The ability to trigger a Power Automate flow at the end of a retention period is a valuable addition to the end-to-end Purview RM toolbelt. Although this blog post showed a use-case I regularly hear from records managers for archiving records to a site on your tenant, the flow could launch any kind of custom logic you required to suit your needs. What are some use-cases you have in your organization?

Thanks for reading.



  1. Love this, Joanne. Thank you very much for sharing your knowledge and experience with us, really appreciated.

  2. Joanne,

    I’m glad to see that someone has the sense to recognize the value of centralized record-keeping. You’ve provided a good starting point for those who likewise see this value and are constrained to the ‘modern’ experience.

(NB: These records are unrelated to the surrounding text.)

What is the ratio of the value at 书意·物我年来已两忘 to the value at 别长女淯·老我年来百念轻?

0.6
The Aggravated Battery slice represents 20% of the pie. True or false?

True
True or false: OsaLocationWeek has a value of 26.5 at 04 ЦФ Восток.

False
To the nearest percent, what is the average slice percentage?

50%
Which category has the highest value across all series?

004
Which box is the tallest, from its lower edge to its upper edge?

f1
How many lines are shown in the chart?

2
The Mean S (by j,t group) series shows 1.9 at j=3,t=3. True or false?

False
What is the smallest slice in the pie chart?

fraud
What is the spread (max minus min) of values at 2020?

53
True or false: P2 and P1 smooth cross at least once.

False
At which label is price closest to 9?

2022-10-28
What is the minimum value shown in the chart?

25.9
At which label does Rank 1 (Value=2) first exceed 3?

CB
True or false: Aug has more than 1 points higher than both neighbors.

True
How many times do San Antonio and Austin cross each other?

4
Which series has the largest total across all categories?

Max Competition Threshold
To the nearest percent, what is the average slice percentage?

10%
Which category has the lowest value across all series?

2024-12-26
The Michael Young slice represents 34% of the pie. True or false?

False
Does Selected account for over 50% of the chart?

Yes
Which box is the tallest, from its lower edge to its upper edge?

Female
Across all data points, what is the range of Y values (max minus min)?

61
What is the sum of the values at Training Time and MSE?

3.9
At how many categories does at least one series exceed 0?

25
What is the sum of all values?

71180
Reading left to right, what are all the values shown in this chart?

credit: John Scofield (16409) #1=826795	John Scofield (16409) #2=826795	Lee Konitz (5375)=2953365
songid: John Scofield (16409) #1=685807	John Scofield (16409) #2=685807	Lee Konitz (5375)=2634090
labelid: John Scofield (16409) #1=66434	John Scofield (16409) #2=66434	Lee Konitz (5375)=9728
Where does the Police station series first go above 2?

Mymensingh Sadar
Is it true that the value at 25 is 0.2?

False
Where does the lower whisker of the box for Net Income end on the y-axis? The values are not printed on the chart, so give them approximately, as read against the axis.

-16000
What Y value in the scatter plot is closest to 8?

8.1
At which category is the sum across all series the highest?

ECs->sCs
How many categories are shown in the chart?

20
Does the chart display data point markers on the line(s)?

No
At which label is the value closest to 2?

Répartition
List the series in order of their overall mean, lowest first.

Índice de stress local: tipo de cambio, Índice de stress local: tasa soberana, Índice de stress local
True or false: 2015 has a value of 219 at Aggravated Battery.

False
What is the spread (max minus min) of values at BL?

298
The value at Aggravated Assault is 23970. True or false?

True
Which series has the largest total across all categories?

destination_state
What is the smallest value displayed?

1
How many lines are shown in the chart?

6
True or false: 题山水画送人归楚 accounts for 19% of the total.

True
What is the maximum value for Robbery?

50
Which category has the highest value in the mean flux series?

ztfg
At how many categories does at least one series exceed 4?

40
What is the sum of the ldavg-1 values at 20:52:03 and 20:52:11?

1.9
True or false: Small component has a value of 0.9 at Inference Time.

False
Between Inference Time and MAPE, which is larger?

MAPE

    In practice, MS Purview’s RM capability is an enormous burden from a permissions perspective. If the functional areas producing records are the only ones needing access to the records they produce, all is great. However, if your contemporary business is fully integrated and goes beyond the siloed approach of traditional information handling, there is a critical need to intermix access between all functional areas needing access to information they don’t author. And a centralized records repository is the easiest way to manage this intermix of access. The in-place model requires whatever intermixing permission structure put in place for a centralized records repository must now be replicated everywhere these records are produced and retained. An enormous challenge for heavily-regulated industries.

    Another important factor is a centralized records repository reduces the search scope when seeking specific records, and the number of results one has to sift through. Related to this is the ease of grouping similar records with refining properties and displaying them together quickly. Sure, MS has search web parts and the like to build such tools for the in-place model to easily collate similar records based on properties, but that’s just it, I have to build it. If the in-place model were completely thought out, those tools would be part of the finished product, and they’re not. Just as you’re only recently seeing the ability to run Power Automate workflows under the ‘modern’ experience, this is something SharePoint Server has enjoyed since at least MOSS2007.

    A third area where the centralized records repository fills the gap is when a company has physical records to account for. Even though this was an oversight in MS’ records-center model, we were able to integrate the physical records with our electronic records by simply giving the physical items a stub document (dummy electronic file). The content of the stub could be anything needed, from a simple note, to detailed properties about the item. This gives us the means to integrate our physical and electronic records within the same repository and the same retention and permissions structure, while giving our customers easy access to all records regardless of form.

    Since users have potential access to everything within a SharePoint farm (permissions aside), it doesn’t matter that the records remain centralized, except for the ease of managing access and improving usability that it provides. I’m not convinced by the in-place model because it only makes these activities more difficult, not less difficult.

  3. Thank you so much Joanne as always, for sharing this post. In my organization, we have a disposition review process and at the end; we have to move files that have been approved for destruction by departments but considered as archival selection by an archivist. So at the last stage of the disposition, the RM Manager relabels documents requested by the Archivist and the flow moves them to the Archivist’s site. My flow wasn’t working but I fixed it after reading this article so thank you so much! Do you know if there’s an automatic way to get of rid of document versions to control a SharePoint site storage footprint? Thanks Joanne, you’re the BEST!!

  4. You do great stuff! Thanks.

    A couple of questions. What SharePoint template do you use? And what if I want to be able that some can change in the documents? I’m thinking to use sort of a “promote to corp docs” to flag that they now are “published” into the corporation. It can be edited (think a benefits policy) but only from a few but not all.